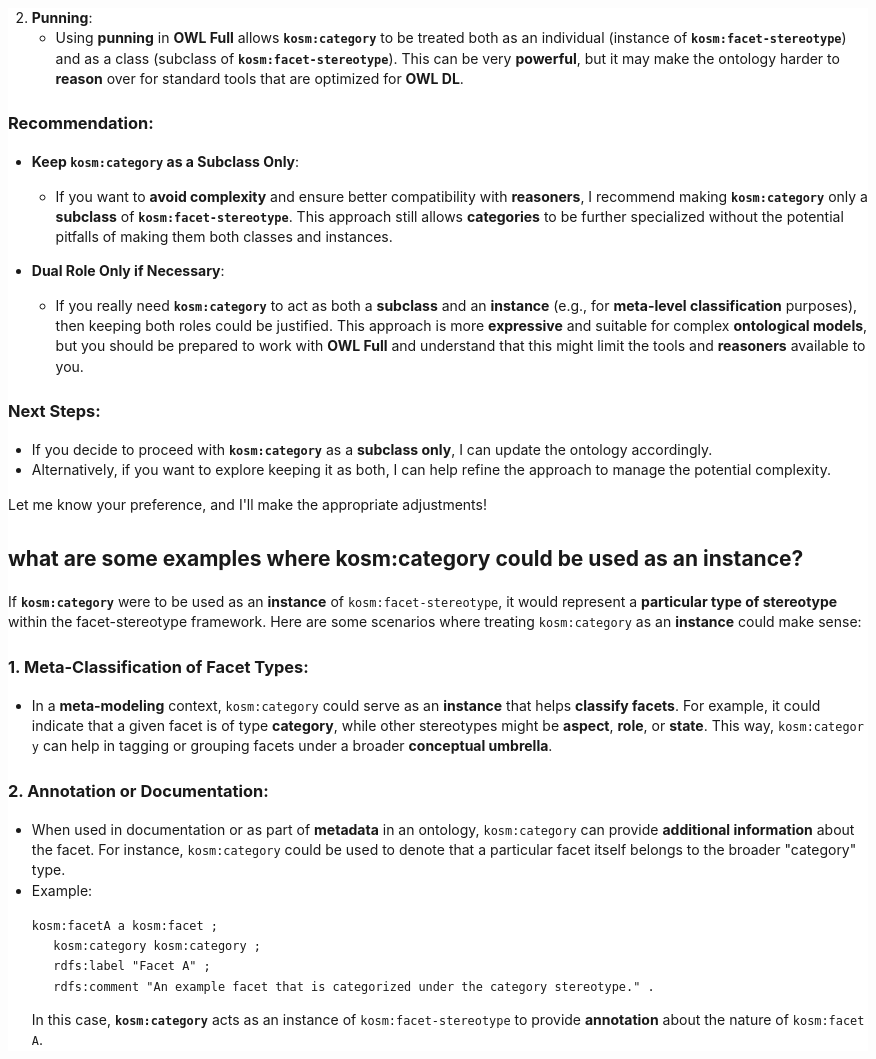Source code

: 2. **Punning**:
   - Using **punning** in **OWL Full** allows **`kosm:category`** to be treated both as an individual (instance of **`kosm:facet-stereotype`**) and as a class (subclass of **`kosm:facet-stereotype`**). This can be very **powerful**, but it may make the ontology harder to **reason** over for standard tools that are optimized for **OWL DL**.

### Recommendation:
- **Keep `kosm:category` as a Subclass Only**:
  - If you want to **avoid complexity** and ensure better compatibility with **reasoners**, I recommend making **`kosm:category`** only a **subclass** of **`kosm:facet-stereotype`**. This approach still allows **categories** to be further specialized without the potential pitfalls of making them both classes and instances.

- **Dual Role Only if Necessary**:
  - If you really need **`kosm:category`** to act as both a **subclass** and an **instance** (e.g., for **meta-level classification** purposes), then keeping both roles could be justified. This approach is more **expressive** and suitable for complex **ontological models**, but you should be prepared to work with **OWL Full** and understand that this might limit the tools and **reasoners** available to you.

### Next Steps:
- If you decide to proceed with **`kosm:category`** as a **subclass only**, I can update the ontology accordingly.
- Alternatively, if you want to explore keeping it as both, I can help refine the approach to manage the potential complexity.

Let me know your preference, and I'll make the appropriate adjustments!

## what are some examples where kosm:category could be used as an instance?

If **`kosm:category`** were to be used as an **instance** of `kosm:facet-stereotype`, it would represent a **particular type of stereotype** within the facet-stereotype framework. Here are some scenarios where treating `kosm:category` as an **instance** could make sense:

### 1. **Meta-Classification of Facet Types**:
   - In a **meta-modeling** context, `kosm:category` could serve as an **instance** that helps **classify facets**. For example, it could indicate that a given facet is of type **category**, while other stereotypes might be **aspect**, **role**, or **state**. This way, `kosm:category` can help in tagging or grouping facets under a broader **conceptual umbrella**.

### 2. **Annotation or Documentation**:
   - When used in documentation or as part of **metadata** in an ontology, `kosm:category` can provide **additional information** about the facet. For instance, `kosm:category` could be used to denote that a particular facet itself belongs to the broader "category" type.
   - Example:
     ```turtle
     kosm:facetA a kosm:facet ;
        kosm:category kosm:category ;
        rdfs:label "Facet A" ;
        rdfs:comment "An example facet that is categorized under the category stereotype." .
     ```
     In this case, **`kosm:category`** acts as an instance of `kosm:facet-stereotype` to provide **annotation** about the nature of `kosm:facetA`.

** What is expected **
The number of lines above containing the word "broader" is all that should be returned.

** Task result **
2